Booming CLO Issuance Likely To Slow

  • First half was busiest six months ever
  • 98 CLOs nearly matched full-year 2012 total
  • Risk retention rules a cloud over industry

With $47 billion of issuance during the first six months of the year, 2013 has witnessed the biggest half year for issuance ever, Appleby reported in a semi-annual report. And the 98 individual CLOs in the first half nearly matched the full year of 2012, when 115 CLOs came to market. Ultimately much of that money ends up invested in leveraged loans, resulting in cheaper money for sponsors to do deals.

Julian Black, global head of structured finance for Appleby in the Cayman Islands, told Buyouts that issuance has roughly tripled every year since 2009, at the nadir of the financial crisis, when only three CLOs came to market.

Demand is being driven by investors hungry for yield that cannot achieve the returns they desire through more conventional debt instruments, Black said. The U.S. Federal Reserve and other central banks have used unconventional techniques for the past several years to drive long-term rates lower in an effort to boost economic activity.

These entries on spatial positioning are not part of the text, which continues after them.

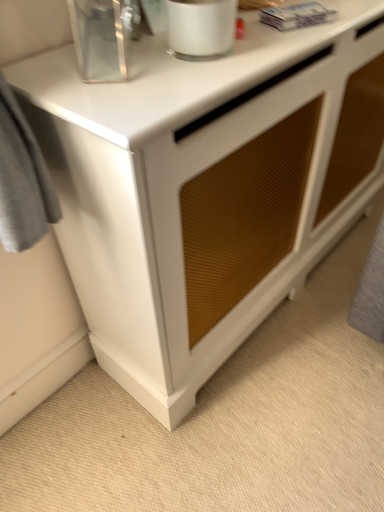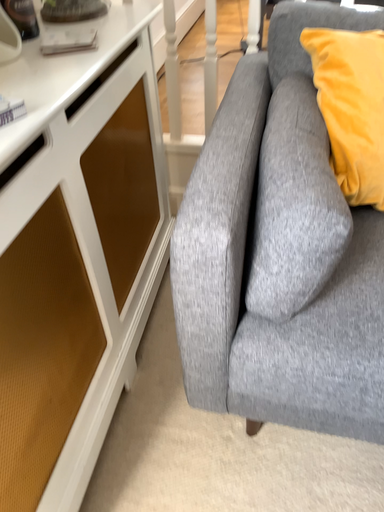
Question: How did the camera likely rotate when shooting the video?

Choices:
 (A) rotated downward
 (B) rotated upward

Answer: (B)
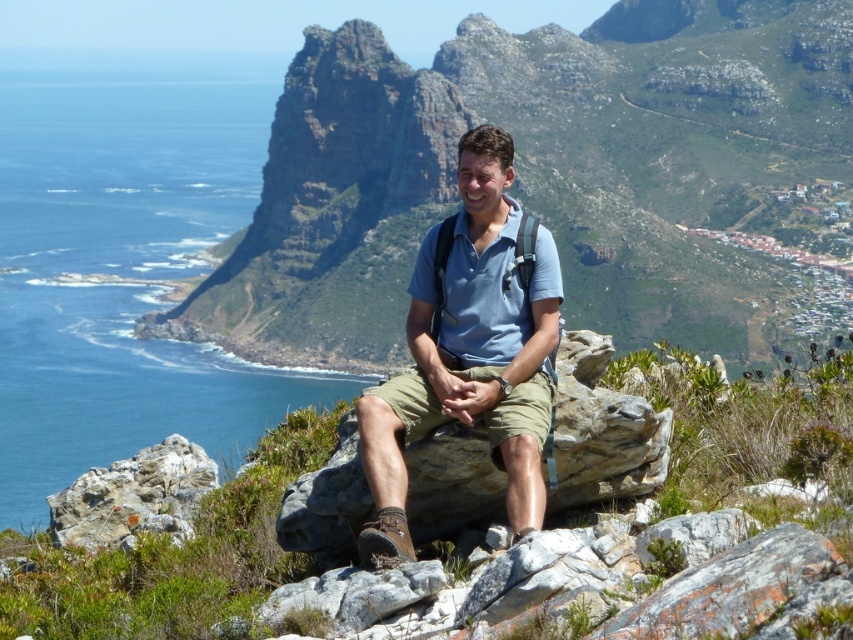
You are a hiker trying to reach the rugged rock formation at center from the rough textured rock at lower left. Which direction should you move to get there?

CLOs — packages of syndicated loan participations that are stratified according to their risk characteristics — benefit investors because of their diversification, Black said. “I don’t think any CLO saw any problematic credit losses during the financial crisis.”

“Other segments of the securitization market have not come back,” he noted. Mortgage-backed securities and collateralized debt obligations, which bundle retail consumer loans, are among the categories that remain moribund, he said.

If there is a cloud over the asset class, it is the chance that U.S. regulators could impose risk retention rules on CLO managers, requiring them to have “skin in the game” by holding some of their own pooled loans as a way to discourage excessive risk-taking. “Only a small number of managers would be able to operate in such an environment,” the firm noted in its report.

Organizations such as the Loan Syndications and Trading Association have been active in trying to beat back those rule changes to protect the vitality of the syndication business. Sister service Thomson Reuters Loan Pricing Corp. has reported that 40 percent of leveraged loans, such as those used to finance buyout transactions, end up in CLOs.

But much of the issuance is coming from deep-pocketed managers, including Ares Management, Credit Suisse Asset Management, Oaktree Capital and Blackstone GSO Capital Partners (see table) that might well be able to afford to continue operations even given the higher costs of complying with the risk retention rules. Black said that of Appleby’s 31 collateral management clients, two-thirds of the firm’s deals come from the top 10 managers.